Wolmirstedt. Mehmet Barkodat lebt seit nunmehr 21 Jahren in Deutschland. Kein Grund für den gebürtigen Türken, mit alten Traditionen zu brechen. Heute beginnt für ihn und für alle anderen Muslime der Fastenmonat.

" Wenn jemand den Ramadan auch mal praktizieren möchte, erzähl ich ihm oder ihr alles darüber ", antwortet Mehmet Barkodat scherzend auf die Frage nach den Gewohnheiten während des Fastenmonats. Aber er ist auch ohne Zugeständnis bereit, Auskunft zu geben. Der Ramadan ist der neunte Monat im islamischen Mondkalender und gehört zu den fünf Säulen des Islam. Das sind die Hauptpflichten, die ein Muslim als Gottesdienst leisten muss. Dazu zählen ebenso die Glaubensbekenntnis, das Gebet, die Wallfahrt nach Mekka und das Entrichten der Almosensteuer. Für jeden gläubigen Muslim, der die Pubertät erreicht hat, ist es verbindlich, die Regeln des Ramadan einzuhalten. Kinder müssen die strengen Normen noch nicht befolgen. Aber manche fasten auch ein paar Tage, um sich langsam daran zu gewöhnen.

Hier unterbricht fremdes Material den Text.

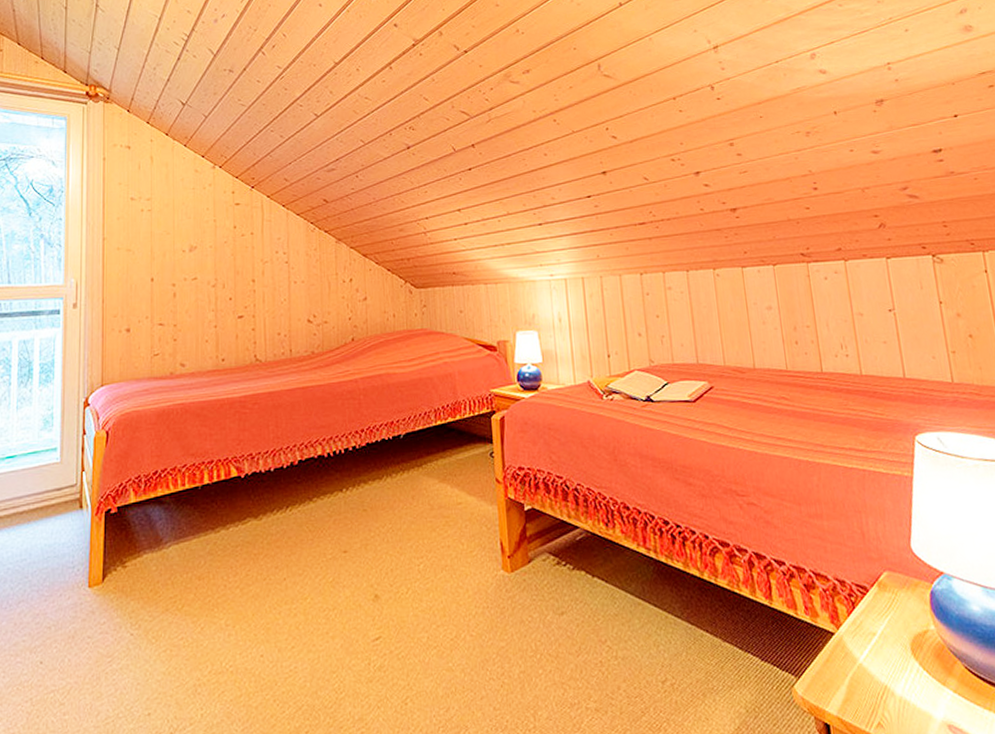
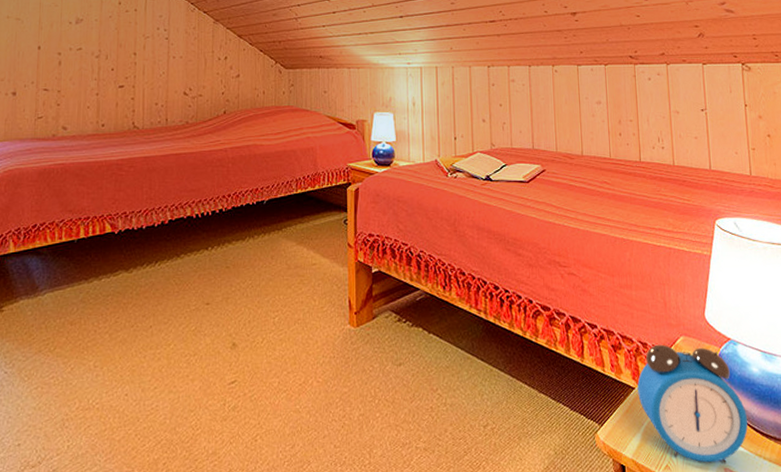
alarm clock: none [837,581,973,719] -> present [637,344,748,463]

Seit 2002 lebt Mehmet in Wolmirstedt. Obwohl es in der Umgebung nicht so viele Muslime gibt und er zum Besuch der Moschee bis nach Magdeburg fahren muss, ist es für ihn kein Problem, seine Gewohnheiten zu pfl egen. " Warum sollte ich darauf verzichten ? Es ist unsere Religion und unsere Tradition. " Die ersten beiden Tage des Ramadan sind für den Bingöl-Grill-Besitzer die schwierigsten. Er müsse sich erst daran gewöhnen, tagsüber auf Essen und Trinken zu verzichten.

Denn von Sonnenaufgang bis Sonnenuntergang dürfen keine Lebensmittel verzehrt werden, und körperliche Zuneigung ist auch nicht gestattet. Dass er dabei seine Gäste mit Speisen versorgt und selbst nicht zugreifen darf, spielt für Mehmet jedoch keine Rolle. " Ich weiß, dass ich wieder etwas essen kann, wenn es dunkel wird. " Und dann trifft sich der Türke auch mit Freunden und anderen muslimischen Familien aus der Umgebung, um den Ramadan zu feiern.

" Wir laden uns gegenseitig zu Besuchen ein, helfen einander, kochen für einander – jeder ist für jeden da ", äußert er sich stolz. Schließlich geht es um mehr, als nur Spaß zu haben. Auch wenn das Fest kleiner ausfällt als in seinem Heimatland Türkei, so ist es doch etwas Besonderes. Mehmet Barkodat vergleicht den Ramadan mit dem Weihnachtsfest : " Es ist wundervoll, wenn Familie und Freunde zusammenkommen und gemeinsam feiern. "

Den Höhepunkt der Zelebration bildet das Fastenbrechen am Ende des Monats, im Türkischen auch " Zuckerfest " genannt. " Dann ziehen wir uns elegant an, gehen in die Moschee und feiern anschließend zusammen mit einem großen Festmahl ", erzählt Mehmet weiter. Aber bis es so weit ist, muss er sich erst 30 Tage lang in strenger Enthaltsamkeit üben.